Des briochettes alternatives

L’Internationale boulangère mobile, créée à Notre-Dame-des-Landes, distribue des pains à l’Europe militante, sillonnant le continent avec des fours mobiles sur remorque. Parmi ses membres, certains vivent de leur boulangerie mobile ; d’autres travaillent bénévolement et vivent du chômage ou du RSA, perçu comme un revenu inconditionnel, qui leur permet de développer des activités non lucratives. C’est le cas de Camille, qui partage, avec les autres membres, cette vision subversive de la boulange et du travail : « On essaie de casser cette image du boulanger qui est nécessairement un mec qui se lève à 2 h du matin et se ruine la santé pour un patron. On montre au contraire que la fabrication du pain, même en grande quantité, est quelque chose que tout le monde peut s’approprier, et qu’on peut faire du bon pain pour pas cher. » 

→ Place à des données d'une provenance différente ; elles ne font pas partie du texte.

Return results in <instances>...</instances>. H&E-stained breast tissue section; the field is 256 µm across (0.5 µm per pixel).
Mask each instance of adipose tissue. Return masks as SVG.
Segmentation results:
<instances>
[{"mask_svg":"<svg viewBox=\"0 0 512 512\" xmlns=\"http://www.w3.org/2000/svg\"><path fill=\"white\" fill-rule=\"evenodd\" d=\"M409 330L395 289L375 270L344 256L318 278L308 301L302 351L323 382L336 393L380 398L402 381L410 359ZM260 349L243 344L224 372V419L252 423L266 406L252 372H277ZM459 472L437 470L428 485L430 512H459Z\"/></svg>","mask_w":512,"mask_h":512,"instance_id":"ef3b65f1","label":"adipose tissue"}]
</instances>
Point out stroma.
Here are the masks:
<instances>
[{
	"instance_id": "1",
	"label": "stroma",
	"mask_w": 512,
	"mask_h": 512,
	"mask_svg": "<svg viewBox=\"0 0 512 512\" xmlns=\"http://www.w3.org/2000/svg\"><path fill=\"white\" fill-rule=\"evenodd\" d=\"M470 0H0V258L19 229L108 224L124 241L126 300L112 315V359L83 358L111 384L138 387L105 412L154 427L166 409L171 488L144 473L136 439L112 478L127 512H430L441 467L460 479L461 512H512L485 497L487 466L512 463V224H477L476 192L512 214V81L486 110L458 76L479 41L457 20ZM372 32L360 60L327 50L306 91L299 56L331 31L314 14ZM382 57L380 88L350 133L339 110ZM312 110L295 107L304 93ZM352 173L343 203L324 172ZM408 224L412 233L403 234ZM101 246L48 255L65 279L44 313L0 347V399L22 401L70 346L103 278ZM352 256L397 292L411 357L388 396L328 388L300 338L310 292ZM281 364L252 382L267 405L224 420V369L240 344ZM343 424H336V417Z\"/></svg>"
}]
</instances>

Se réapproprier le travail, se réapproprier l’aliment de base, sortir des logiques de production individualisées et aliénantes : l’Internationale boulangère mobile se veut la messagère d’une utopie concrète dont elle est l’illustration : « Si nous avons choisi des conditions matérielles à notre échelle et mobiles, c’est pour maîtriser nos propres outils de production et ainsi propager l’autonomie des travailleur-euses comme base d’une société démocratique, non hiérarchique et où le travail sera librement choisi », peut-on lire dans leur déclaration d’intention. Pendant ce temps, tandis que sous leur cagoule les militants antinucléaires croquent dans leur wrap en dévalant la voie ferrée qui mène à Bure, ce sont ces mêmes boulangers mobiles qui pâtissent des briochettes fourrées pour leur quatre-heures, sur le camp des Rayonnantes. Farine glissant entre les doigts, pâte croustillante, dorée au four brûlant, un monde alternatif lève.